If you're good at self-education and have some willpower, it's tempting to do everything yourself. Do your own fitness planning, do your own meal planning, figure out how to grow your business, improve your relationship, etc. But you're probably not the best person to do any of those things. You can hack it, and get it to 70-80% of the way there, but if you want to get serious, you need help.

I learned this the hard way with getting the sales process out of my head at Growth Machine. It took about 8 months, and I unfortunately failed to properly hire and train two people, before I got it right, and the only reason I eventually got it right was I hired a really good coach to help me do it.

The same could be said for improving my personal output. Despite having some very popular articles on productivity, hiring a performance coach for six months was a great investment.

At some point, the DIY attitude that might have made you successful stops being helpful. What got you here won't get you there. You need to have the humility to recognize when you've reached the limits of your current skill level, decide if you're the best person to take yourself or your business to the next level in that area, and then if the answer is no, hire someone who is.

And the answer is usually no. 

Sow the Seeds of Compounding Growth

Investing in your 401k is great, but creating stuff online is one of the best things you can do to expose yourself to potentially limitless upside.

I published fewer articles this year than any year since I launched the site, but the site still got more traffic, got more Medley subscribers, and made more money than any previous year.

A big part of that is thanks to the variety of content, and changes to Google's algorithm. Search Engine Optimization is a long game, that can be fraught with setback and sudden success, but over time, it tends to seriously pay off. That's part of why I like working on it for companies so much. Done right, and with patience, it has massive potential upside.

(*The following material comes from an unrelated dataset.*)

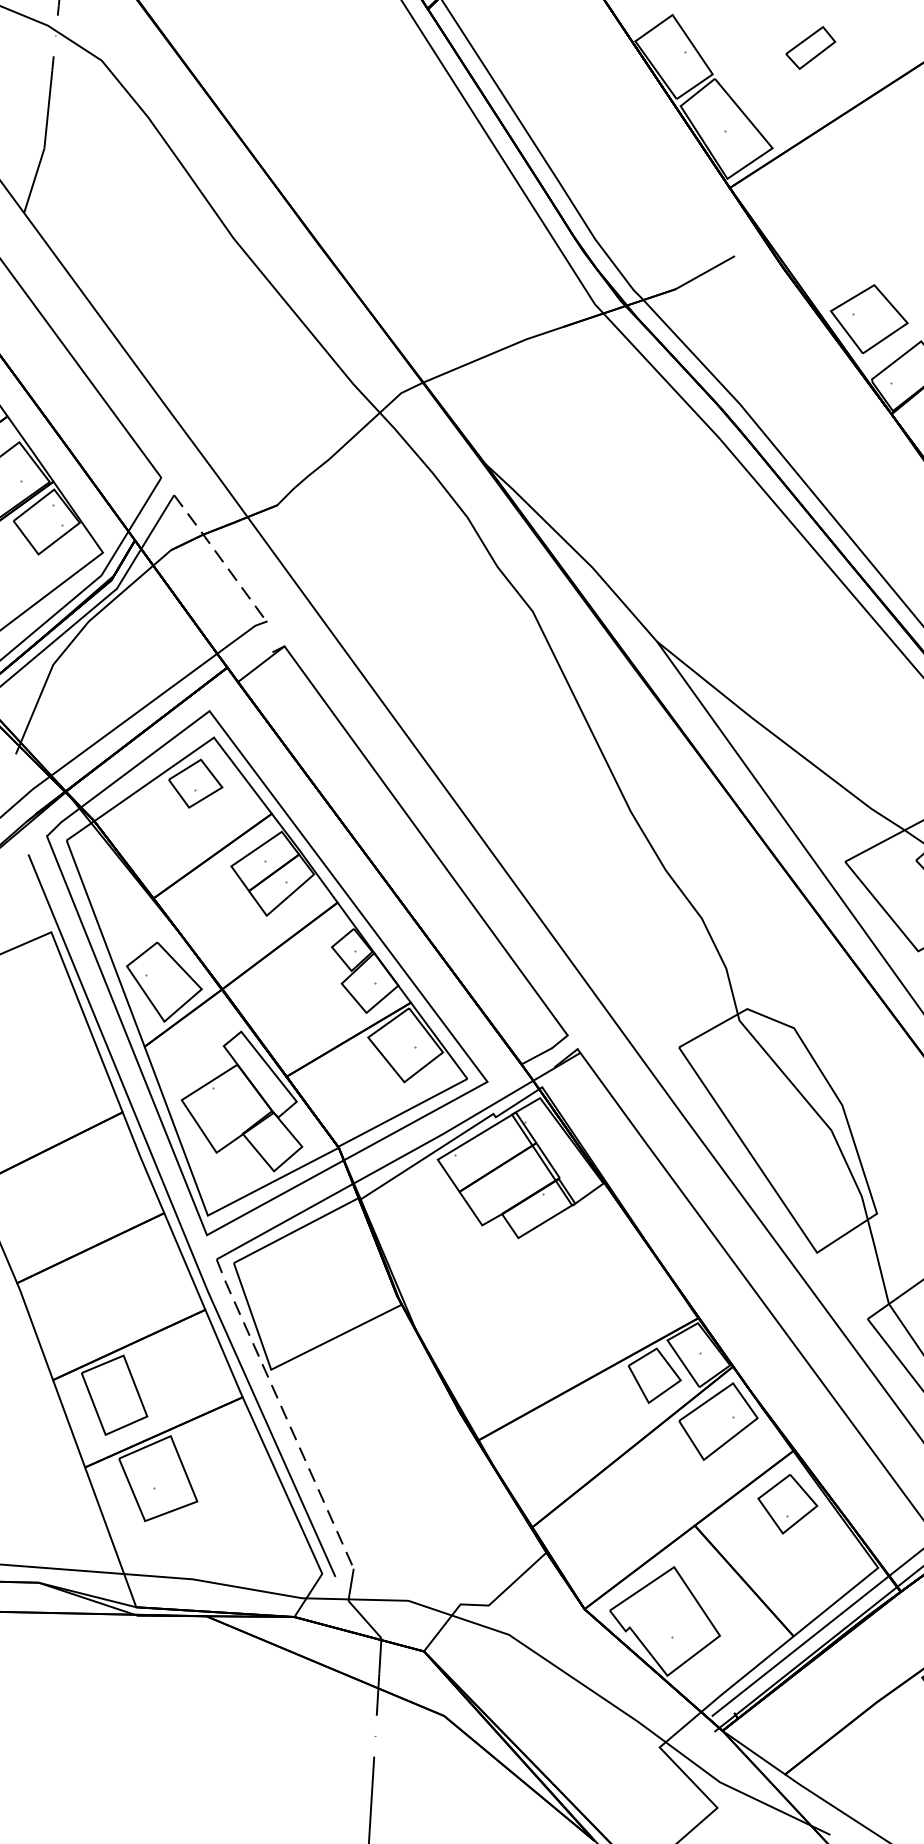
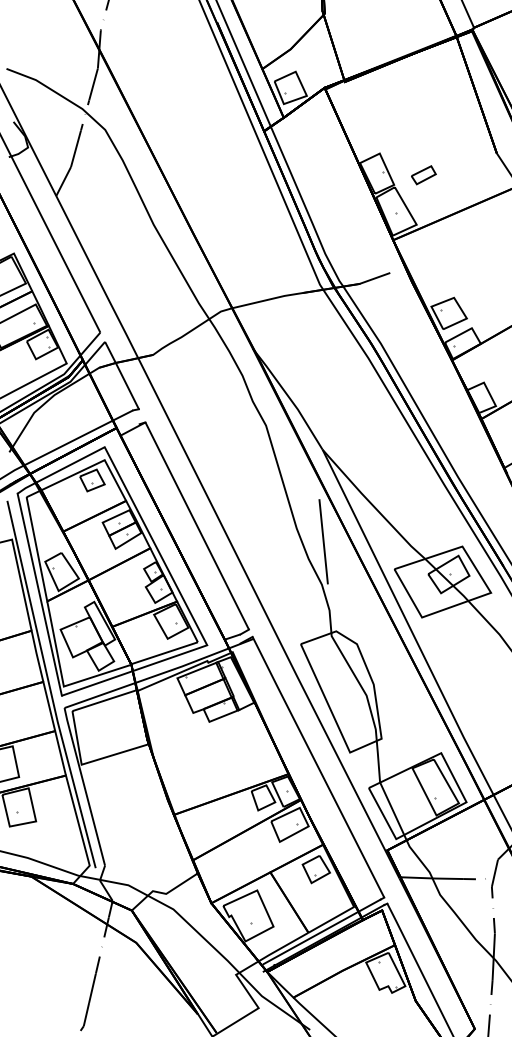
part: (810, 48) -> (423, 175), moved
line: (221, 558) -> (122, 375), dashed -> solid
line: (690, 829) -> (323, 541), added
line: (284, 1413) -> (84, 786), dashed -> solid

This is why I tell so many people, especially young people, to just start talking about whatever they're doing and learning online. You don't have to be good at it or know what you're talking about, just start. When I look back at some of my first articles, they're pretty bad, but they got me in the habit. And now 5.5 years since I started this site, it's the main source of business and money for everything else in my life.

But it didn't start there. And starting something with the potential for exponential growth always sucks. You might not even get that growth. 

But you definitely won't get it if you don't start. 

That's all for this year, on to the next one!